Three options I found for parallel processing
1. Python multiprocessing / ThreadPool
from multiprocessing.pool import ThreadPool
pool = ThreadPool(32)
pool.map(run_notebook_bronze, lst)
Pros
- very easy to implement
- fast for small workloads
- simple local testing
Cons
- driver-heavy solution
- poor scalability for larger workloads
- limited executor utilization
- dbutils.notebook.run() overhead becomes significant
2. Creating Jobs dynamically using Databricks Jobs API
from databricks.sdk import WorkspaceClient
from databricks.sdk.service import jobs
w = WorkspaceClient()
cluster_id = spark.conf.get("spark.databricks.clusterUsageTags.clusterId")
tasks = [
jobs.SubmitTask(
existing_cluster_id=cluster_id,
notebook_task=jobs.NotebookTask(
notebook_path=notebook_path,
base_parameters={...}
),
task_key=f"bronze-{obj['code']}-{obj['name']}",
)
for obj in obj_lst
]
run = w.jobs.submit(
run_name="bronze_parallel_run",
tasks=tasks
)
Pros
- much better workload distribution
- tasks are managed by Databricks Jobs (information from documentation)
Cons
- don't know
3. Databricks Workflows — For Each task
Build this section in notebook:
dbutils.jobs.taskValues.set(
key="params",
value=json.dumps(param_list)
)
Then I use these parameters inside a For Each task in Databricks Workflows.
Pros
- probably the best resource and memory management
- native Databricks orchestration
- excellent observability — all runs visible in one place
- production-friendly solution
Cons
- difficult to test manually
- requires running the full Job each time
- cluster startup time can be frustrating during development
My observations
So far:
- multiprocessing is the fastest to implement
- but it performs poorly for heavier workloads because the driver becomes the bottleneck
For Each seems to be the strongest long-term solution, especially for production environments.
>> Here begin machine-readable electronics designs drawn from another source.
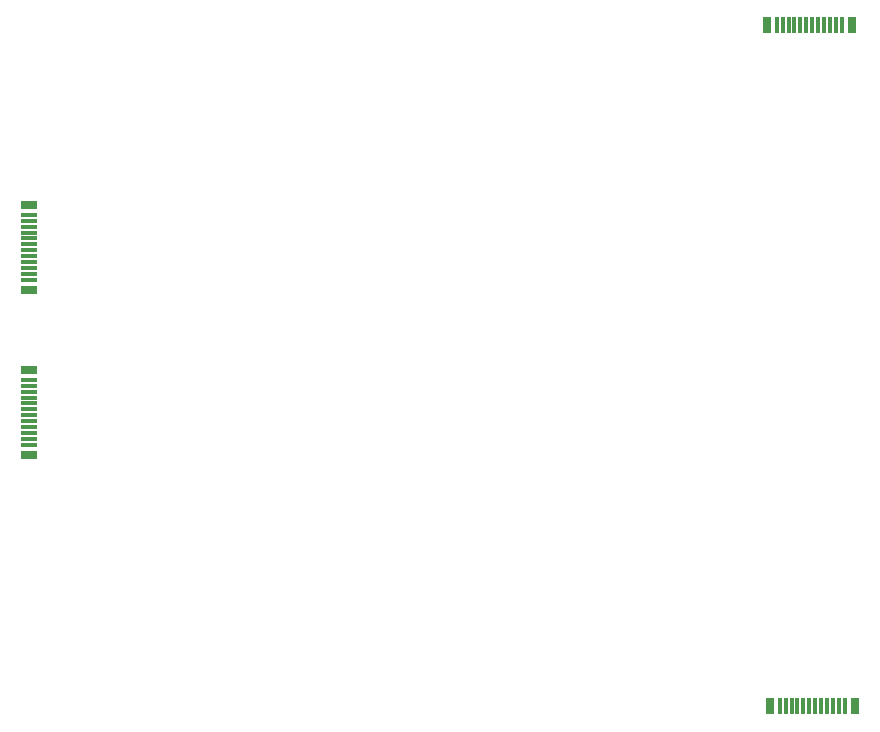
<source format=gbr>
G04 EAGLE Gerber RS-274X export*
G75*
%MOMM*%
%FSLAX34Y34*%
%LPD*%
%INSolderpaste Bottom*%
%IPPOS*%
%AMOC8*
5,1,8,0,0,1.08239X$1,22.5*%
G01*
%ADD10R,1.400000X0.300000*%
%ADD11R,1.400000X0.700000*%
%ADD12R,0.300000X1.400000*%
%ADD13R,0.700000X1.400000*%


D10*
X106680Y432240D03*
X106680Y437240D03*
X106680Y442240D03*
X106680Y447240D03*
X106680Y452240D03*
X106680Y457240D03*
X106680Y462240D03*
X106680Y467240D03*
X106680Y472240D03*
X106680Y477240D03*
X106680Y482240D03*
X106680Y487240D03*
D11*
X106680Y423740D03*
X106680Y495740D03*
D10*
X106680Y292540D03*
X106680Y297540D03*
X106680Y302540D03*
X106680Y307540D03*
X106680Y312540D03*
X106680Y317540D03*
X106680Y322540D03*
X106680Y327540D03*
X106680Y332540D03*
X106680Y337540D03*
X106680Y342540D03*
X106680Y347540D03*
D11*
X106680Y284040D03*
X106680Y356040D03*
D12*
X739580Y647700D03*
X744580Y647700D03*
X749580Y647700D03*
X754580Y647700D03*
X759580Y647700D03*
X764580Y647700D03*
X769580Y647700D03*
X774580Y647700D03*
X779580Y647700D03*
X784580Y647700D03*
X789580Y647700D03*
X794580Y647700D03*
D13*
X731080Y647700D03*
X803080Y647700D03*
D12*
X797120Y71120D03*
X792120Y71120D03*
X787120Y71120D03*
X782120Y71120D03*
X777120Y71120D03*
X772120Y71120D03*
X767120Y71120D03*
X762120Y71120D03*
X757120Y71120D03*
X752120Y71120D03*
X747120Y71120D03*
X742120Y71120D03*
D13*
X805620Y71120D03*
X733620Y71120D03*
M02*

</source>
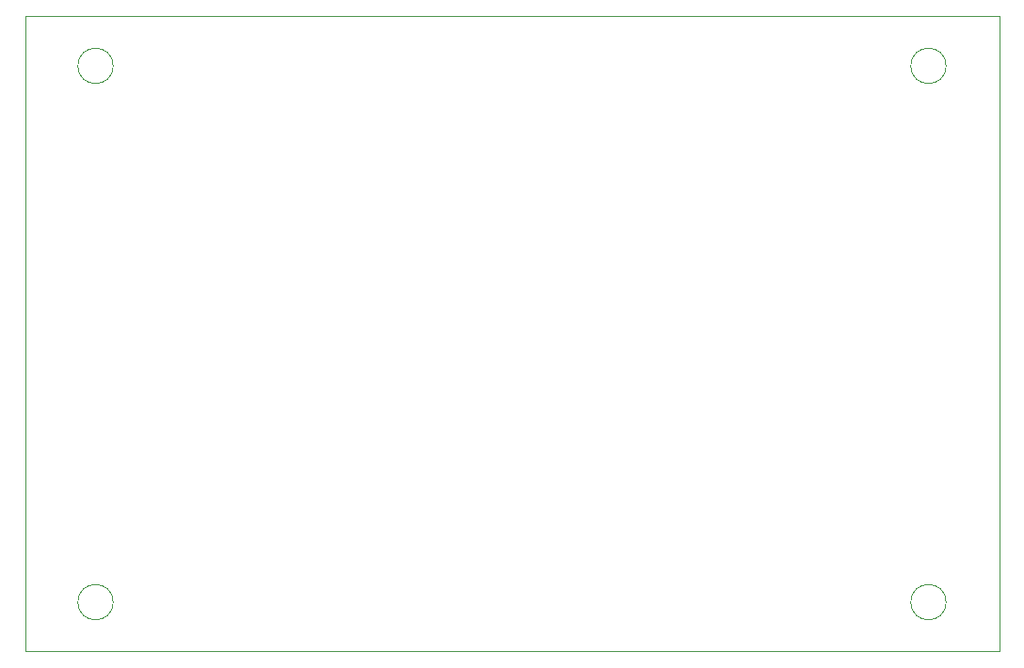
<source format=gbr>
%TF.GenerationSoftware,KiCad,Pcbnew,(6.0.0)*%
%TF.CreationDate,2022-08-22T12:49:25+02:00*%
%TF.ProjectId,pcb,7063622e-6b69-4636-9164-5f7063625858,rev?*%
%TF.SameCoordinates,Original*%
%TF.FileFunction,Profile,NP*%
%FSLAX46Y46*%
G04 Gerber Fmt 4.6, Leading zero omitted, Abs format (unit mm)*
G04 Created by KiCad (PCBNEW (6.0.0)) date 2022-08-22 12:49:25*
%MOMM*%
%LPD*%
G01*
G04 APERTURE LIST*
%TA.AperFunction,Profile*%
%ADD10C,0.100000*%
%TD*%
G04 APERTURE END LIST*
D10*
X235271305Y-95250000D02*
G75*
G03*
X235271305Y-95250000I-1591305J0D01*
G01*
X235271305Y-46990000D02*
G75*
G03*
X235271305Y-46990000I-1591305J0D01*
G01*
X160341305Y-95250000D02*
G75*
G03*
X160341305Y-95250000I-1591305J0D01*
G01*
X240030000Y-42545000D02*
X240030000Y-99695000D01*
X160341305Y-46990000D02*
G75*
G03*
X160341305Y-46990000I-1591305J0D01*
G01*
X152400000Y-42545000D02*
X152400000Y-99695000D01*
X240030000Y-42545000D02*
X152400000Y-42545000D01*
X240030000Y-99695000D02*
X152400000Y-99695000D01*
M02*

</source>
Jobs API looks promising as well, but I would like to better understand real production experiences before fully adopting it.
My question to the community
What is your experience with these approaches?
- Which option works best for production-scale parallel notebook execution?
- How do you handle testing for For Each workflows without waiting for cluster startup every time?
- Do you use other patterns for parallel processing in Databricks that provide better memory management and executor utilization?
I would love to hear your perspective, best practices, and lessons learned.